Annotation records
* * * * * * * * *
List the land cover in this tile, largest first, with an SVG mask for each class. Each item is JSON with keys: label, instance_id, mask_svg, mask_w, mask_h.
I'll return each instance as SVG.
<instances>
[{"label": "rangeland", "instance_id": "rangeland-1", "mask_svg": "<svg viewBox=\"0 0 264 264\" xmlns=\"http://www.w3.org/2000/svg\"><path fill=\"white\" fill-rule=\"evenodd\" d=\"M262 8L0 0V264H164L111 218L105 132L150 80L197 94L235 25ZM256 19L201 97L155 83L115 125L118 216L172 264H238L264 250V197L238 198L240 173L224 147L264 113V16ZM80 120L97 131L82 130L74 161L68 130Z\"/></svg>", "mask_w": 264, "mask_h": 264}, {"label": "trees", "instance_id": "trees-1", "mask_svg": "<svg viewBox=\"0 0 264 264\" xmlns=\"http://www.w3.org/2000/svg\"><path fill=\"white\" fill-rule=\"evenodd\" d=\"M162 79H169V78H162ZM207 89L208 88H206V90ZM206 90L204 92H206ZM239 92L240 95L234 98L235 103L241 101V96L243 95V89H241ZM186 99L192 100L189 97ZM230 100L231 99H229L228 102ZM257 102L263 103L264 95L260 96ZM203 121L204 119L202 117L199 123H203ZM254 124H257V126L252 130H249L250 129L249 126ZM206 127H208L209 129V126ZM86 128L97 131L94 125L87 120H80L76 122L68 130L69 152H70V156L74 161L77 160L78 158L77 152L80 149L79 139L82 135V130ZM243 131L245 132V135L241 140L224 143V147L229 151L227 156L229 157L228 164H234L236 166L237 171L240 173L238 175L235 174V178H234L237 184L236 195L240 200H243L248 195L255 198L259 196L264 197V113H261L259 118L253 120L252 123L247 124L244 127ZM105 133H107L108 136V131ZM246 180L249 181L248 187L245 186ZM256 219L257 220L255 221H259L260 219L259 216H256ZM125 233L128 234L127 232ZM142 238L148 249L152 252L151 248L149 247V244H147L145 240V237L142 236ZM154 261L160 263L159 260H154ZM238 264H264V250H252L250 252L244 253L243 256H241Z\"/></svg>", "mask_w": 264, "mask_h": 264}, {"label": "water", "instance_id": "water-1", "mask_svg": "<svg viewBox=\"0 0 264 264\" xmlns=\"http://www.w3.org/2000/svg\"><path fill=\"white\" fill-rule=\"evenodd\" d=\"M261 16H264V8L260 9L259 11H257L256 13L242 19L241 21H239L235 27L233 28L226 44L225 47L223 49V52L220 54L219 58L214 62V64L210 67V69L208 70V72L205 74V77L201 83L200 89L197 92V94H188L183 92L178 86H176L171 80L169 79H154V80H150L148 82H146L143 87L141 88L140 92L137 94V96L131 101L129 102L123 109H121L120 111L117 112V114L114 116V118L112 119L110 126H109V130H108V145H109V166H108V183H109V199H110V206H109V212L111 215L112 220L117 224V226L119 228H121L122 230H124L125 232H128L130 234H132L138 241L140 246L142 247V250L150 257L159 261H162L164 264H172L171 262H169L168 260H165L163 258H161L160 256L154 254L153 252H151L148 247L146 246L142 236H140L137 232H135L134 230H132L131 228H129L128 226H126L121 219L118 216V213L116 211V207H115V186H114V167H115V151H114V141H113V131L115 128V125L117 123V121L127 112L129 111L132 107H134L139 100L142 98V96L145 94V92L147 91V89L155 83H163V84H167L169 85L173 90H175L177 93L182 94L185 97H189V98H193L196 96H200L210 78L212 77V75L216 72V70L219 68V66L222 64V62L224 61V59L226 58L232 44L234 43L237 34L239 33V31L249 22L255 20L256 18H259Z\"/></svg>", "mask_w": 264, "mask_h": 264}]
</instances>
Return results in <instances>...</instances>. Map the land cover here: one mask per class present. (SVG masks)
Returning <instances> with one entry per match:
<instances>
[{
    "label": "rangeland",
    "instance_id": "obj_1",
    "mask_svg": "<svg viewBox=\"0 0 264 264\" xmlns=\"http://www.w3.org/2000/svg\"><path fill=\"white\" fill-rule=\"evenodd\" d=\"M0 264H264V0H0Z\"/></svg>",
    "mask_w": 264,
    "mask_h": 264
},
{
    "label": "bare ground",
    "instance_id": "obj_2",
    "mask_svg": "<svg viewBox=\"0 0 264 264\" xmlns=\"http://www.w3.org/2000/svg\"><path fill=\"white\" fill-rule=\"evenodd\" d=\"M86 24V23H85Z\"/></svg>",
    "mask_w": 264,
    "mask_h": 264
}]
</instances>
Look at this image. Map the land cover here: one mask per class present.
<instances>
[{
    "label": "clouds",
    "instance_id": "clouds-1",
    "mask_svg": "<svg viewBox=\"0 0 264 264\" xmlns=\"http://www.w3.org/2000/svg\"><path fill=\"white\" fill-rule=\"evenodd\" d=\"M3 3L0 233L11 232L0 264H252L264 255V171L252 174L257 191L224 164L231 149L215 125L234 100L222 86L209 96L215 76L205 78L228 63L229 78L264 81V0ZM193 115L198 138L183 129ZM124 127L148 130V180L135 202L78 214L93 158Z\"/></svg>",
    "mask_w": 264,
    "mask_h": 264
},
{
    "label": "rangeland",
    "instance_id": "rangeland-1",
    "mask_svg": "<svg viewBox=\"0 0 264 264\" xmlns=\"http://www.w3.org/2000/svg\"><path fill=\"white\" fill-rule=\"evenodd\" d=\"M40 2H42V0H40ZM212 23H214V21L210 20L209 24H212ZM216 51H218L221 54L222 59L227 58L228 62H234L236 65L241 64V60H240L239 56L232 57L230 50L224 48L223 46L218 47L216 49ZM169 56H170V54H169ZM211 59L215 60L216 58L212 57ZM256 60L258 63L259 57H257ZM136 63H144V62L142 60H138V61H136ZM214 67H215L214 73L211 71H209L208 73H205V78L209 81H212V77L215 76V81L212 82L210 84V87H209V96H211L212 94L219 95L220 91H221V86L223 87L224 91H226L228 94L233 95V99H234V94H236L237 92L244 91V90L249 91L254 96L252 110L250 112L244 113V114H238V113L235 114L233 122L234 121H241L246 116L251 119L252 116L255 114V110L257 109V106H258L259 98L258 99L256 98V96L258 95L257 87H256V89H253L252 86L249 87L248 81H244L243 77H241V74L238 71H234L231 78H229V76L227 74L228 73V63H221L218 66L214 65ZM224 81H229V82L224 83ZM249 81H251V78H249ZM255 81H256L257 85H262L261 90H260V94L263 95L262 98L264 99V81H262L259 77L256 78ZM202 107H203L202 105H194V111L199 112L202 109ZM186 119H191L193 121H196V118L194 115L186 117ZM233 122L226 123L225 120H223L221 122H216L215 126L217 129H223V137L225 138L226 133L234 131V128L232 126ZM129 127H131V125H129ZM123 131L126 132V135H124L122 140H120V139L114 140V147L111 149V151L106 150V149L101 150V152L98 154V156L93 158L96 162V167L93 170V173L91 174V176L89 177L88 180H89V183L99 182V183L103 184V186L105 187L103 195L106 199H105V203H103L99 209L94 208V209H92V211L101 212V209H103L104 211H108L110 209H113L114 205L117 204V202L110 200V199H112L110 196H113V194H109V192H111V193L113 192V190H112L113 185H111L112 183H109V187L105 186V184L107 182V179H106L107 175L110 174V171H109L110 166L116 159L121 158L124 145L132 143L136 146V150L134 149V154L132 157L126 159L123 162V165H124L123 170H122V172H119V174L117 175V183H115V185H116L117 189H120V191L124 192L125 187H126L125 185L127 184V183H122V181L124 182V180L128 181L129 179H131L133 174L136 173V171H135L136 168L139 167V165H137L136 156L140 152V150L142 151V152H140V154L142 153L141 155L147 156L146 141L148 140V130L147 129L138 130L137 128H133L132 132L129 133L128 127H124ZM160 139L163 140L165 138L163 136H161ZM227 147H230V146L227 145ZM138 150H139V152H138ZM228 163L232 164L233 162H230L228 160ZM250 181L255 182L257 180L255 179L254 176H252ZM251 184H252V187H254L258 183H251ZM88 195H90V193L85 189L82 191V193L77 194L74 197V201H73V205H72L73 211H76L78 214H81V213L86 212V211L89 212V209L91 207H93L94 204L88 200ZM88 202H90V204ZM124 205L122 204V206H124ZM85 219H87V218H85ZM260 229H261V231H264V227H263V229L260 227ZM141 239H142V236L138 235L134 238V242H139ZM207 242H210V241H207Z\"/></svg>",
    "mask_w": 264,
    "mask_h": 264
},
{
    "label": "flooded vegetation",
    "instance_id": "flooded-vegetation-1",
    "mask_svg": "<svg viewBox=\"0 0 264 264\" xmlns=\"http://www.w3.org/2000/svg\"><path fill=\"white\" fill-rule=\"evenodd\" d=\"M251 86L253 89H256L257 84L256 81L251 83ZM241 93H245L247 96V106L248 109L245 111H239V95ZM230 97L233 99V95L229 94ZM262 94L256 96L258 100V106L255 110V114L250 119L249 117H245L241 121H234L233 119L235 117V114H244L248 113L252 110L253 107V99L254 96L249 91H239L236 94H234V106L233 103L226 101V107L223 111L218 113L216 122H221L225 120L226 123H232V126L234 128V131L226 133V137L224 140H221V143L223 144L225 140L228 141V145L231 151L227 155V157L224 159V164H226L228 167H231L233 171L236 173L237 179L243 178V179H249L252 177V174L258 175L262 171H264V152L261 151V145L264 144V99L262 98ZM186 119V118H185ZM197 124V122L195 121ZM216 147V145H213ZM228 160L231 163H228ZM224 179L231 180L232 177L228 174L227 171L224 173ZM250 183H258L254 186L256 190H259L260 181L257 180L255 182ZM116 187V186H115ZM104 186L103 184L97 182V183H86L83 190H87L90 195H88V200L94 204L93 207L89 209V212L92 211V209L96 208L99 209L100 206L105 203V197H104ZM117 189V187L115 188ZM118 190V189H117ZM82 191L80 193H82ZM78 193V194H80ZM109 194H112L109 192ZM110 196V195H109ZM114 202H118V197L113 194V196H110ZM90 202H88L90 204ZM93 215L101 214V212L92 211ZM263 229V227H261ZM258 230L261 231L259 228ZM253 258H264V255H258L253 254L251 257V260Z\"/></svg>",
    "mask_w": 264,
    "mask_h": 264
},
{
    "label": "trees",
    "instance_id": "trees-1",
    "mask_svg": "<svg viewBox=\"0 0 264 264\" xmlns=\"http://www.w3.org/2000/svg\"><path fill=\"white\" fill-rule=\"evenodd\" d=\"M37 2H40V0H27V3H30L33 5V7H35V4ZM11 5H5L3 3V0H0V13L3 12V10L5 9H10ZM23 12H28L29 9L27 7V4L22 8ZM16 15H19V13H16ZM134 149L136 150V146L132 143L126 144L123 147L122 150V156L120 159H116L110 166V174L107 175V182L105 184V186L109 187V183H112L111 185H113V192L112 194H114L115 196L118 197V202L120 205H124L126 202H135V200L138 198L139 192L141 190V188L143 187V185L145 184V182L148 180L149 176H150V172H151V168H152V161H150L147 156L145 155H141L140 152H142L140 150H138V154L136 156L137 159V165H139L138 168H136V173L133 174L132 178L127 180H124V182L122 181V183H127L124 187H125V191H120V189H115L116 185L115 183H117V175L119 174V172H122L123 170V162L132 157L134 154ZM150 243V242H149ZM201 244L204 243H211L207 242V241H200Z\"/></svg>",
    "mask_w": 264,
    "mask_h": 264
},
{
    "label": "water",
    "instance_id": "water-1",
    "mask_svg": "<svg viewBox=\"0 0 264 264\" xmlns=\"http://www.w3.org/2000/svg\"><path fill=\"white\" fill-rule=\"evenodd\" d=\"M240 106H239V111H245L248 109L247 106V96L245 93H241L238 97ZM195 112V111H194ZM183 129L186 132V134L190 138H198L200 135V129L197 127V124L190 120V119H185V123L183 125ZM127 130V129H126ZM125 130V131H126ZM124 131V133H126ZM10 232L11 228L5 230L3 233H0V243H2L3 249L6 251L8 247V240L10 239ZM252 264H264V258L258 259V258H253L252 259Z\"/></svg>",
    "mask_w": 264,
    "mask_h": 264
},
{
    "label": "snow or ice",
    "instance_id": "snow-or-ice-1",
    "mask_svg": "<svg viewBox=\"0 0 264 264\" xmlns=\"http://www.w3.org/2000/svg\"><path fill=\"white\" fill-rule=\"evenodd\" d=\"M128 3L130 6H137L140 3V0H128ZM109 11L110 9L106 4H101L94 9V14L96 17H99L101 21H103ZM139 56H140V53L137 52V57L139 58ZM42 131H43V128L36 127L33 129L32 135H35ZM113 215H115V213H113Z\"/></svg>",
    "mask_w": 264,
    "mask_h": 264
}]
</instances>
* * * * * * * * *
-- WHAT IS NEEDED --
Which lines in the material above contain the string "vegetation"? Collect every one of them.

-- OUTPUT --
    "label": "flooded vegetation",
    "instance_id": "flooded-vegetation-1",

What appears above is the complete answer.